I considered replacing the 3T Seagate Personal Cloud NAS that did not survive storage but then I had a few more thoughts about what to do with it. I am convinced hard drive is okay so I could simply re-use the drive in my PC or I could remove the NAS electronics and replace it with a Raspberry Pi and rebuild it as a NAS.

After some consideration I thought it would be a waste to put it in my PC and that the Raspberry Pi option probably wasn't going to work out as easily as it sounds - I would need to fit a dual power supply, a USB to SATA interface and a Raspberry Pi into the limited space left by the NAS electronics.

So my decision is to convert the drive to USB3 then I can plug it into one of the other Seagate NAS and share the drive from there. I could do this by buying either a USB3 caddy or a USB to SATA converter.

I set about striping down the NAS down to it's three basic parts, the circuit board, the drive and the case.





With the circuit board out there is plenty room the converter I chose:



and I can re-use the NAS power supply.

I installed the USB to SATA adaptor in the case beside the drive which turns out to be just the right size.




plugging it into a PC and running the administrative Tools I started to remove the existing partitions and reformating the drive to NTFS.

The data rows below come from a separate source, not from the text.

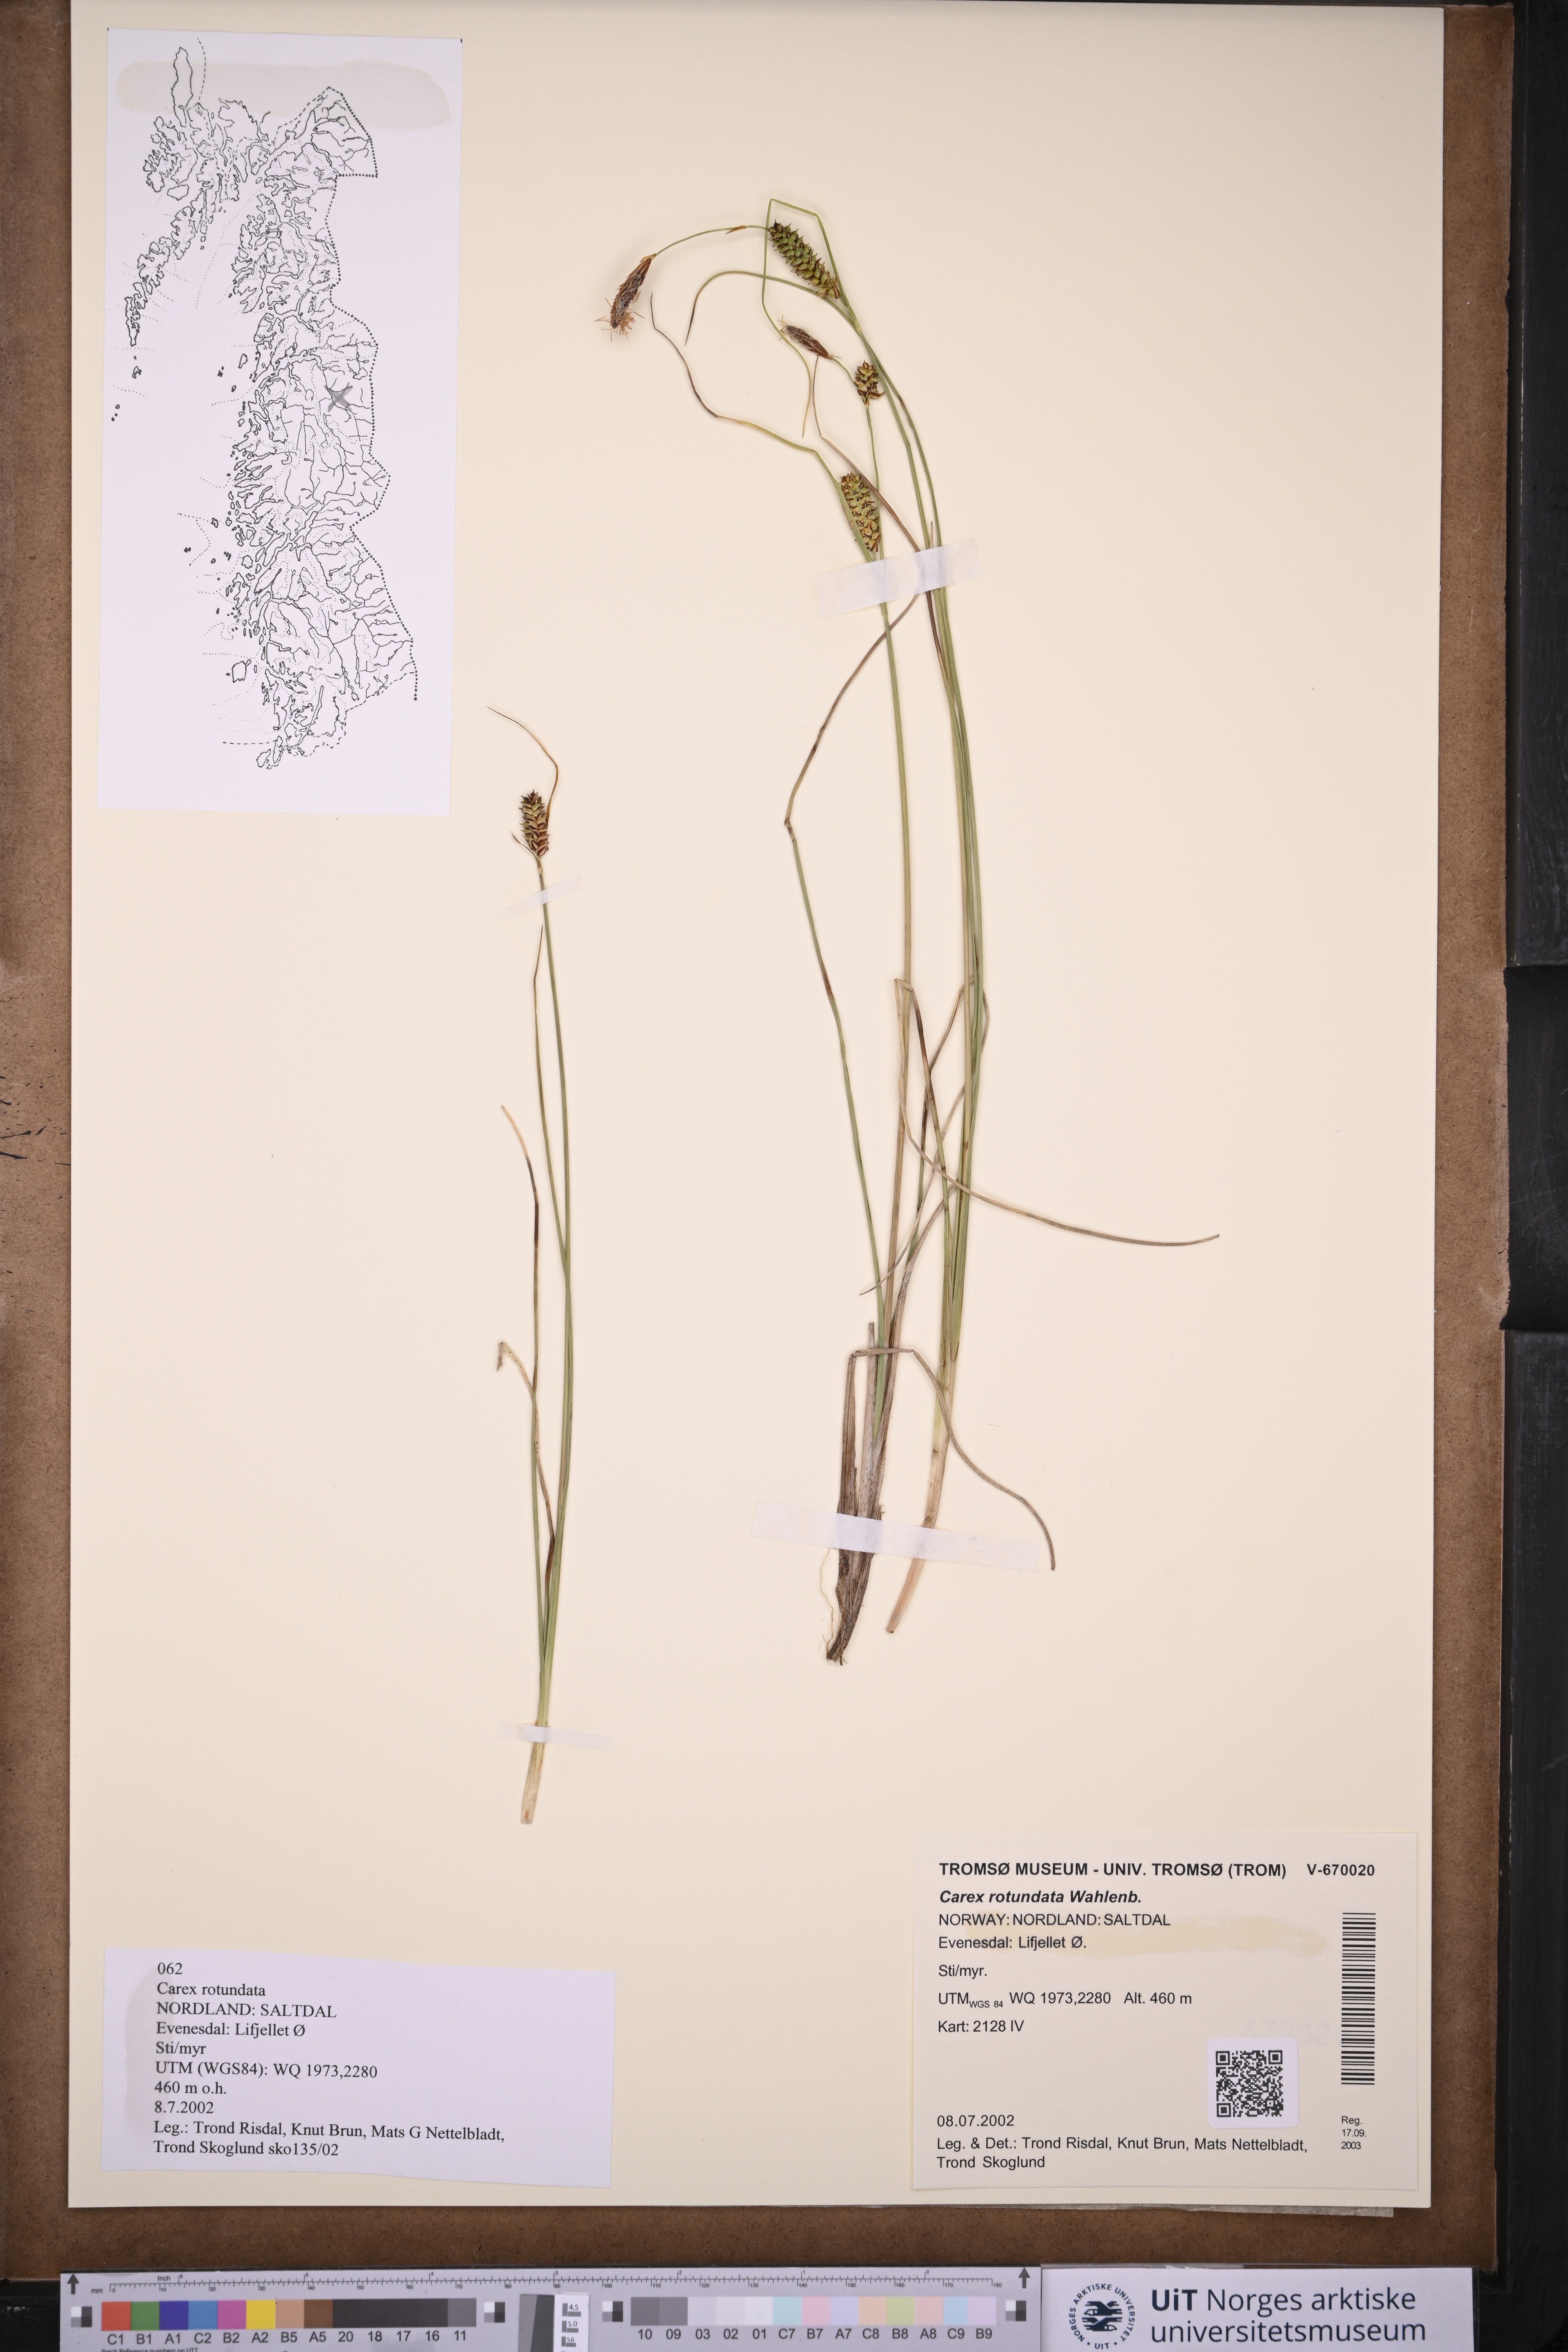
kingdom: Plantae
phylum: Tracheophyta
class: Liliopsida
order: Poales
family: Cyperaceae
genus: Carex
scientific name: Carex rotundata
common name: Round-fruited sedge
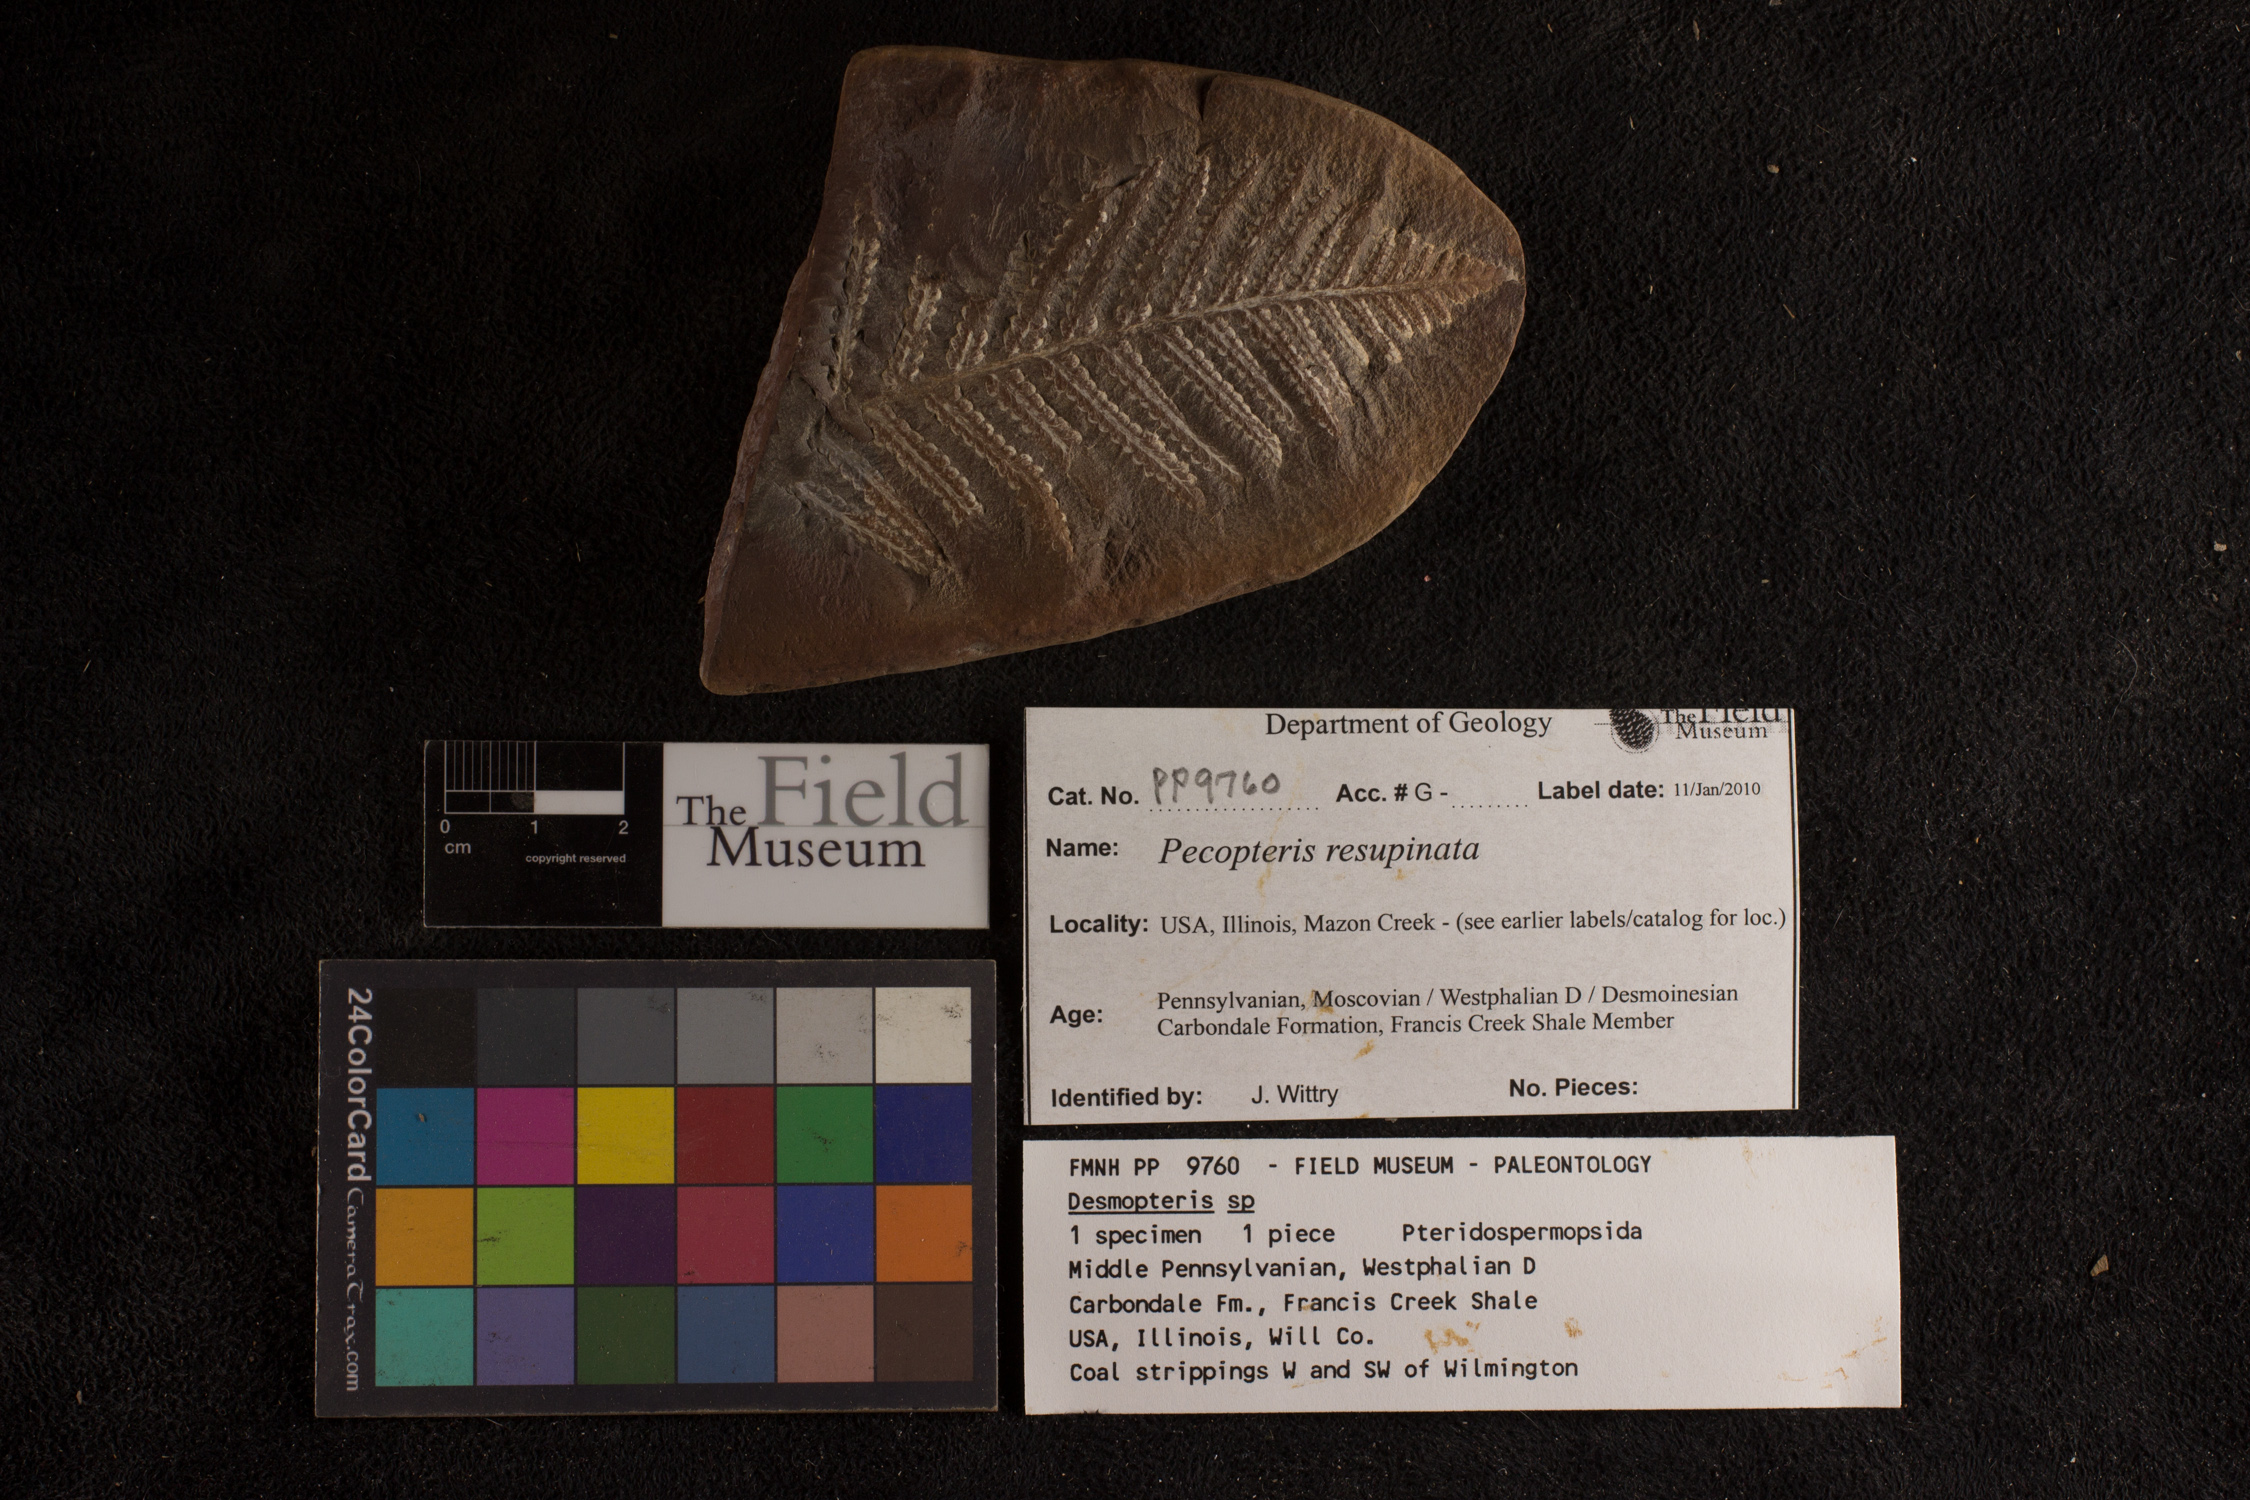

Everything was going well, the drive seemed to be working ok but as soon as I tried to copy a file to it it just hung there doing nothing..so the drive is faulty after all. Just to prove thet I looked out an old 160GB SATA drive and it worked very well with transfer speeds of 65-70MB/s.



OK, so the 3T drive is faulty, that means that the NAS circuit board is probably working. Looking into rebuilding the Seagate OS on a new drive seems not to be an option. Single bay Seagate Personal Cloud NAS drives are not supported for HDD replacement, more research is required.

In the mean time I have a lot of useless parts until I remembered I had a box with old USB 2 drives, maybe I could cannibalise one of them if they were new enough to have SATA interfaces and of course still worked.



Opening my newest retired drives (c2010) revealed two 2T SATA drives - perfect, I could use one in the Seagate case.



Once assembled, as above, the drive transfer (write) speed tested at around 100MB/s. Limitations coming into effect now may be the network and source HDD speeds.

Next up is to connect it to my working Seagate NAS drive. I could simply plug it into the NAS USB socket but I'm now thinking of using the other old 2T drive so I'm going to use a powered USB3 hub making it possible to connect up to four drives.



Looking at the labels on the drives they require 0.85A @ 5V which is more than most 10 year old USB ports could supply so I have selected a powered hub rated 3A @ 5V which will be good enough for up to three 3.5" drives.



The drive and hub installed at the right hand side of the upper shelf, I'll find a better location for the USB Hub.




Moving on to the second 2T drive, I thought one of the USB2 caddies would be suitable for conversion to USB3. I removed the circuit board and cut out a hole just the right size for the USB3 to SATA adaptor to slide in. I sat the drive on top of the other one then mounted the USB hub on the side of the cabinet. Now I have to work out my backup strategy.